DATASET ENTRIES |
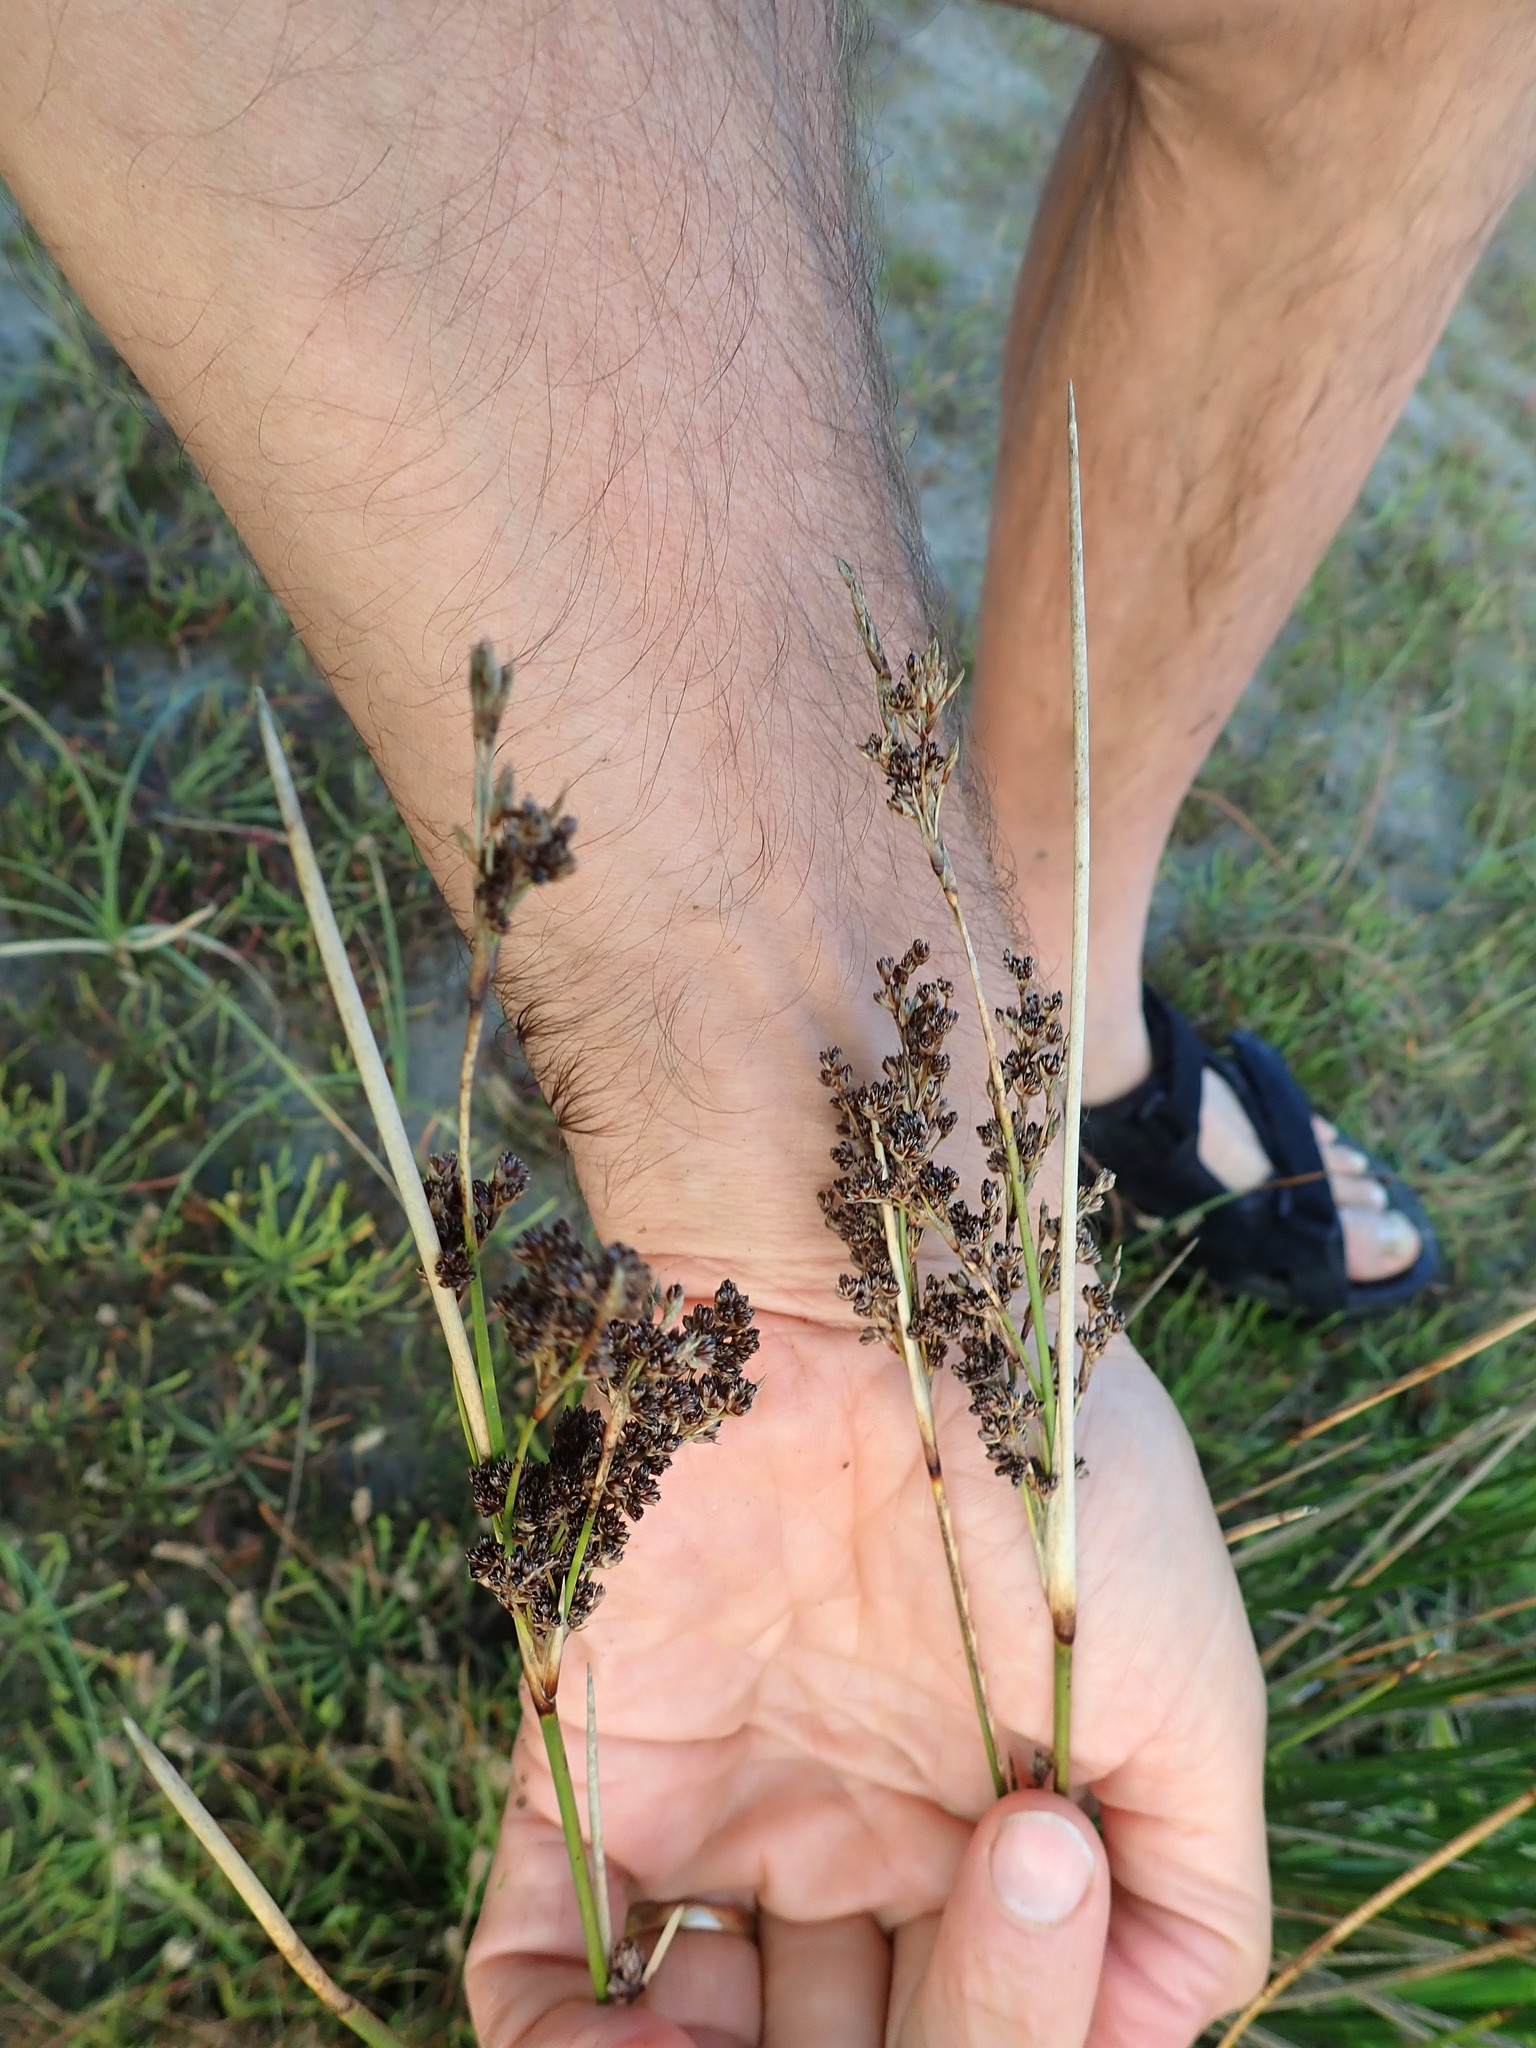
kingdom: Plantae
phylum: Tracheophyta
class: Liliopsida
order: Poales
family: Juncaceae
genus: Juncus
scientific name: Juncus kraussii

WHAT IS NEEDED |
Can you retype the naming lines in every row above word for word, leaving the pictures out of your answer?

EXERCISE ANSWER |
kingdom: Plantae
phylum: Tracheophyta
class: Liliopsida
order: Poales
family: Juncaceae
genus: Juncus
scientific name: Juncus kraussii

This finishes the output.